I think it is important to have a company name and occupation, as well, so citizens know where the money is coming from.
–Salt Lake County Mayor Peter Corroon
Both candidates list campaign contributors on their websites, but the Corroon campaign also lists a donor's occupation and employer -- something it says should be required by state law.
Gov. Gary Herbert believes there should be no limits on contributions to a candidate; he favors "full disclosure."
On his campaign website, Herbert voluntarily lists donors, their names and amounts. But Democratic challenger Peter Corroon says that's not enough.
"I think it is important to have a company name and occupation, as well, so citizens know where the money is coming from, so they can be comfortable that big money isn't taking over our political system," Corroon says.
On his website, Corroon also lists contributors' occupation and employer.
That's the standard for any candidate for Congress, but Utah law only requires name and amount to be filed with the state.
"I don't know how anyone can say full disclosure does not include employer and occupation. That is probably the single best way to identify people and make it useful information," says Kirk Jowers, director of the Hinckley Institute of Politics.
Asked about it last week, Herbert at first accused Corroon of "one-upmanship."
"We're going to be as open and transparent as possible, but if he's looking to one-up me here or there, you know, that's just petty politics and gimmickry," Herbert said.
Pressed by reporters, he admitted it might improve disclosure.
"I've advocated for it. I've not only talked the talk, but I've walked the walk," Herbert said. "If there are better ways to be more transparent, I'm all for that. That's not a problem for me."
I believe in transparency so sincerely that I want to be the first candidate in Utah who posts donations to the campaign online, within 48 hours. ... I feel it is important that the citizens of Utah know who is supporting the candidacy of their governor.
–Gov. Gary Herbert
Ordinary citizens KSL News spoke with favor listing employer and occupation.
"I want to know where they're getting their cash from and who is really pulling the strings," says Sandy resident Skyler Vomdrop.
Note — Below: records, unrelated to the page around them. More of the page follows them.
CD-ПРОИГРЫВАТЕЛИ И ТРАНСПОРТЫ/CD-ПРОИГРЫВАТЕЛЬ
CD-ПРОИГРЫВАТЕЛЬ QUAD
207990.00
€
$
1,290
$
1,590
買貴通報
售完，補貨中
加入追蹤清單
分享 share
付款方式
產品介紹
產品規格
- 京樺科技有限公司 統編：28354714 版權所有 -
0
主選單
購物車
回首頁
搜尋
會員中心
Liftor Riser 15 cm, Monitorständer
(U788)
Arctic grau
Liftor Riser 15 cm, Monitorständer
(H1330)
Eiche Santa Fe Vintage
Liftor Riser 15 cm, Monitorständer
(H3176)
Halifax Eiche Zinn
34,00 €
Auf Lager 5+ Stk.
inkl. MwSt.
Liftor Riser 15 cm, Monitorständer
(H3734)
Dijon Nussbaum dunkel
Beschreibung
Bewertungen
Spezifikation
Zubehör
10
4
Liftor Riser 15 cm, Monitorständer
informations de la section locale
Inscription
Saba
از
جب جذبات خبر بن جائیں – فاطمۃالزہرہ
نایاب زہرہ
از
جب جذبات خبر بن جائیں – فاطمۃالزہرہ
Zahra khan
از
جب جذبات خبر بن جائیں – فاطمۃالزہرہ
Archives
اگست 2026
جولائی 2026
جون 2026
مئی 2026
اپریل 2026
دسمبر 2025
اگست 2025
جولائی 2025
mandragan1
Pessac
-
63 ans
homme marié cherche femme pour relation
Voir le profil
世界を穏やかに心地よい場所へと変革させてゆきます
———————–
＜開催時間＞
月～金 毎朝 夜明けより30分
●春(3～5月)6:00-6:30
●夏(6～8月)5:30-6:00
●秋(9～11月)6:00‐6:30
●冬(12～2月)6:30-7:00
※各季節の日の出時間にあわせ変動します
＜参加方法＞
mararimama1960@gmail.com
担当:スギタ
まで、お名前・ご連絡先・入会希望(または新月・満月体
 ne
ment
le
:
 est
On the donor page of his website, Herbert is quoted, saying: "I believe in transparency so sincerely that I want to be the first candidate in Utah who posts donations to the campaign online within 48 hours. This is above and beyond the requirements of the law, but I feel it is important that the citizens of Utah know who is supporting the candidacy of their governor."
For some recent Corroon contributors, employer and occupation are not currently listed. Campaign Manager Donald Dunn said Wednesday the campaign held a major fundraising event last week and is in the process of adding employer and occupation to those that don't have them.
Dunn noted that federal election law requires listing employer or occupation for donations above $200. Dunn said the Corroon campaign plans to list employer and occupation for contributors giving $1,000 or more.
The Governor's Commission on Strengthening Democracy urged lawmakers to improve state disclosure laws and require candidates to list occupation and employer, but legislation to do that went nowhere in the last legislative session.
When asked Wednesday about voluntarily listing employer and occupation on Herbert's website, the governor's campaign manager, Joe Demma, said, "We're going to take a look at it."